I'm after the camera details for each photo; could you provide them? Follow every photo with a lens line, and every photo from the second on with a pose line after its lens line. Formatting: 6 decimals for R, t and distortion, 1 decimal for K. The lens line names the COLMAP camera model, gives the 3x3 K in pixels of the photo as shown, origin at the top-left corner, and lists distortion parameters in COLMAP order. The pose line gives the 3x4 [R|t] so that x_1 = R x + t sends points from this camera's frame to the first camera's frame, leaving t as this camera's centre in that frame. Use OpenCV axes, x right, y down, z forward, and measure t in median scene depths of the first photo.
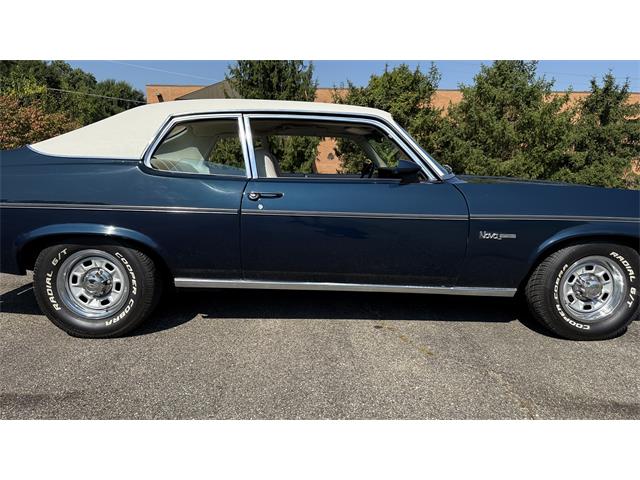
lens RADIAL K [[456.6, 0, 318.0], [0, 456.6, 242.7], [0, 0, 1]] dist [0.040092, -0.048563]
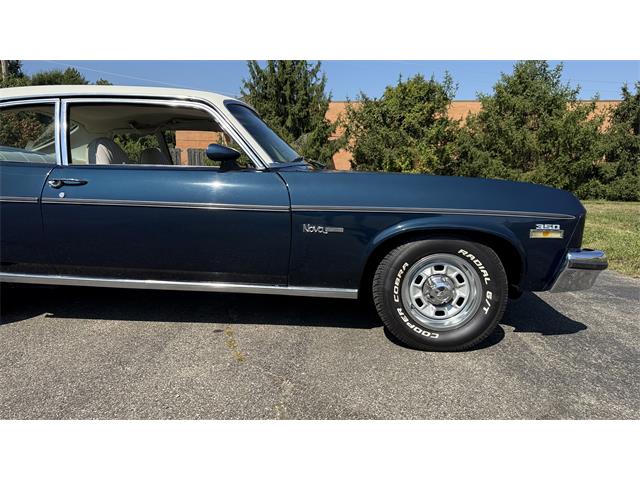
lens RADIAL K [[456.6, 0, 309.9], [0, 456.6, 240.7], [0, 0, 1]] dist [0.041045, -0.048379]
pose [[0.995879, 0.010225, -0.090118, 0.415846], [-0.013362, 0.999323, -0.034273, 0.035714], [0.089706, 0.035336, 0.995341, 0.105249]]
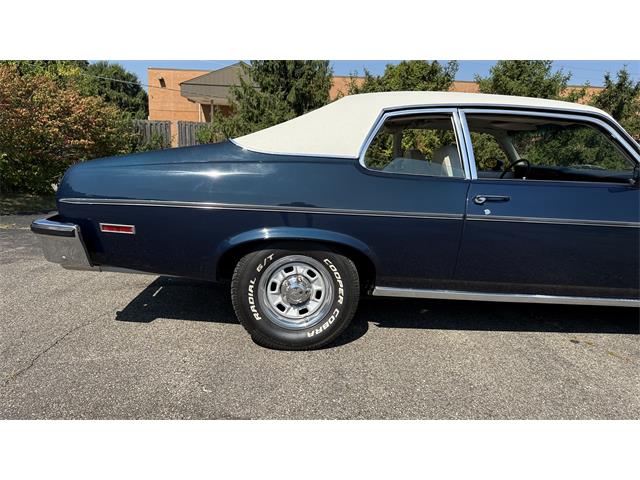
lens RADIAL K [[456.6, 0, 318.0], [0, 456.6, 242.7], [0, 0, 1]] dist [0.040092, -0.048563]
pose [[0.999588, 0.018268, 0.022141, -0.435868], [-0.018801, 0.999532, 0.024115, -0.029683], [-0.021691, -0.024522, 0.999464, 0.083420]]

- TASK GOAL:
Please repeat the records above word for word, leaving out the pictures.

- REPLY:
I'm after the camera details for each photo; could you provide them? Follow every photo with a lens line, and every photo from the second on with a pose line after its lens line. Formatting: 6 decimals for R, t and distortion, 1 decimal for K. The lens line names the COLMAP camera model, gives the 3x3 K in pixels of the photo as shown, origin at the top-left corner, and lists distortion parameters in COLMAP order. The pose line gives the 3x4 [R|t] so that x_1 = R x + t sends points from this camera's frame to the first camera's frame, leaving t as this camera's centre in that frame. Use OpenCV axes, x right, y down, z forward, and measure t in median scene depths of the first photo.
lens RADIAL K [[456.6, 0, 318.0], [0, 456.6, 242.7], [0, 0, 1]] dist [0.040092, -0.048563]
lens RADIAL K [[456.6, 0, 309.9], [0, 456.6, 240.7], [0, 0, 1]] dist [0.041045, -0.048379]
pose [[0.995879, 0.010225, -0.090118, 0.415846], [-0.013362, 0.999323, -0.034273, 0.035714], [0.089706, 0.035336, 0.995341, 0.105249]]
lens RADIAL K [[456.6, 0, 318.0], [0, 456.6, 242.7], [0, 0, 1]] dist [0.040092, -0.048563]
pose [[0.999588, 0.018268, 0.022141, -0.435868], [-0.018801, 0.999532, 0.024115, -0.029683], [-0.021691, -0.024522, 0.999464, 0.083420]]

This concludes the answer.